Ce changement d'attitude lui permettrait aussi de donner plus de poids à la comparaison avec Chris Neil, dont il espère suivre les traces dans la capitale fédérale. «C'est toujours flatteur de me faire comparer à lui. C'est vrai que nos styles se ressemblent, même si je sais que j'ai encore beaucoup de chemin à parcourir pour connaître une carrière comme la sienne. À l'heure actuelle, je ne sais même pas si je vais atteindre la LNH. Je m'entraîne avec Chris depuis deux ans l'été, il me donne de bons conseils. Comme moi, dans le junior, il n'arrivait pas toujours à maîtriser ses émotions.
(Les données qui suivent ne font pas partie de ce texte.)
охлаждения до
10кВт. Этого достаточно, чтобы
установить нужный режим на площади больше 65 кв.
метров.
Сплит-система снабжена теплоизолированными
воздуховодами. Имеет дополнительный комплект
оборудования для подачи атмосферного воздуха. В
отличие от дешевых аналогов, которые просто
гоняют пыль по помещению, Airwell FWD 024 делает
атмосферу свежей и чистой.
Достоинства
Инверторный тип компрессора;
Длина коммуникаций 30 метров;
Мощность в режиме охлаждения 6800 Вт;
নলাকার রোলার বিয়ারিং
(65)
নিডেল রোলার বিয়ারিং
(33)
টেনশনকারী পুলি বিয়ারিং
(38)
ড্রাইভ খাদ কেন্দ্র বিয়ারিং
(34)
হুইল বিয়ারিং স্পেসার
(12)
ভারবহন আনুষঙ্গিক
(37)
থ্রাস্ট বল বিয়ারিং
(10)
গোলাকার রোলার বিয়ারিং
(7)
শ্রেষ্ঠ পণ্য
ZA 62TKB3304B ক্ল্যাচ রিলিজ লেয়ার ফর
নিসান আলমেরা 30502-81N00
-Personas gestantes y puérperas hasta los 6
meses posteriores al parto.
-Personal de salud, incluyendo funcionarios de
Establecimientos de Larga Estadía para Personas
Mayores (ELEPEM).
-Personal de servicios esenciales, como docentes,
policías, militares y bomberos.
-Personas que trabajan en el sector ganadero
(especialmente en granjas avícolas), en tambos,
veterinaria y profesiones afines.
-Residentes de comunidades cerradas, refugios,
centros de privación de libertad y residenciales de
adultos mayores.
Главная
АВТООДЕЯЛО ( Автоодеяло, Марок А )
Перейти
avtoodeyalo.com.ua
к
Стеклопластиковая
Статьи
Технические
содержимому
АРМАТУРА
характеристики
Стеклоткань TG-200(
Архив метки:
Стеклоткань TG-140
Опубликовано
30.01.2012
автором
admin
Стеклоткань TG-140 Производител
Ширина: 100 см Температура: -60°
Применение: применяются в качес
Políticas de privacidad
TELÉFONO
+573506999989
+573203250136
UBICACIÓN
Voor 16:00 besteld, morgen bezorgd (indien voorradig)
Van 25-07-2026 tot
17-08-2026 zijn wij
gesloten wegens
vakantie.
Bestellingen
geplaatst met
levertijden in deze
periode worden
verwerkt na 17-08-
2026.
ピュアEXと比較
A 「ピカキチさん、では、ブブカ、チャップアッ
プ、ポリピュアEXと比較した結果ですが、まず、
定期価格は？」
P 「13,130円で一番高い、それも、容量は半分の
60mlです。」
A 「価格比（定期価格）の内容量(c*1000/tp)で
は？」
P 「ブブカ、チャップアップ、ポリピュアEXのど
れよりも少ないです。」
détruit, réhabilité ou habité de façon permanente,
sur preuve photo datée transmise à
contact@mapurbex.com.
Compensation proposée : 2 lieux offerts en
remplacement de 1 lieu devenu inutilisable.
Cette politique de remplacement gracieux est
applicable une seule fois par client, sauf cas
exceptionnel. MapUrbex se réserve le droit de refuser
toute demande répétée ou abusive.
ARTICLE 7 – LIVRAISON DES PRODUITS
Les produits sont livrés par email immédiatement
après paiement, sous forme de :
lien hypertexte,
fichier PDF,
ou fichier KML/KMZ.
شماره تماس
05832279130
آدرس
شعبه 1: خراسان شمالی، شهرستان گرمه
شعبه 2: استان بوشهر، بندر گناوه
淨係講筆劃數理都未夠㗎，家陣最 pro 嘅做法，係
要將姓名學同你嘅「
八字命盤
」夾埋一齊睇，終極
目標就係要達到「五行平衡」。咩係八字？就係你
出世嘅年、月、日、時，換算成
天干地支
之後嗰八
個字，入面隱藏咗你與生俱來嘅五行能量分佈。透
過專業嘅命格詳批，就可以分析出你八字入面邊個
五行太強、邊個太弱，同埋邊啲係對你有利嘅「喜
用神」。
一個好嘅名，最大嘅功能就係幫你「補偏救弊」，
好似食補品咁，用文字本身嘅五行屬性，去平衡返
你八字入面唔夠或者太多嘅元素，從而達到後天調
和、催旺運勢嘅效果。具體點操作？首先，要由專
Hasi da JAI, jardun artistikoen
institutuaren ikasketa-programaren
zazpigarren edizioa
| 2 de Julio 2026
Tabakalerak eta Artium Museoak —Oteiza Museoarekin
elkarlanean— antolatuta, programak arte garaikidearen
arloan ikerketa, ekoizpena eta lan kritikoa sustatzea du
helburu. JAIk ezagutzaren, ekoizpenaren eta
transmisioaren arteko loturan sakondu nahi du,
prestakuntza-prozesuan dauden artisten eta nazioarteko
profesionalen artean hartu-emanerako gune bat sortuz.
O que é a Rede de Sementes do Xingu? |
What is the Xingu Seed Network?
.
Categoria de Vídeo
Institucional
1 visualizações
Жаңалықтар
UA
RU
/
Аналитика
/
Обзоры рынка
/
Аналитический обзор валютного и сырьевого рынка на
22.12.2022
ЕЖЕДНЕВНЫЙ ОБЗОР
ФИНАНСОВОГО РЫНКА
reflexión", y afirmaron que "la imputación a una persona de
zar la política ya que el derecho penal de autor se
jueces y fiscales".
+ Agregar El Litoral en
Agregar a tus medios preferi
Son cheminement est certainement une source d'inspiration.»

Face aux Cataractes jeudi soir

Les Cataractes seront aux premières loges jeudi soir pour constater l'impact que peut avoir Vincent Dunn sur une rencontre du circuit Courteau puisqu'ils seront les visiteurs à Rimouski.

Les protégés de Martin Bernard entreprennent en effet, jeudi, un voyage de trois matchs en quatre jours sur les patinoires adverses. La rencontre de jeudi soir constituera le deuxième affrontement en sept jours face à la meilleure équipe au pays, qui présente une fiche de huit gains en neuf sorties.

Vendredi, les Cataractes parcourront plusieurs kilomètres en autobus pour se rendre à Bathurst afin d'y affronter le Titan. Shawinigan avait eu le dessus dimanche dernier au centre Gervais Auto.

Cette séquence prendra fin dimanche à Drummondville face aux Voltigeurs.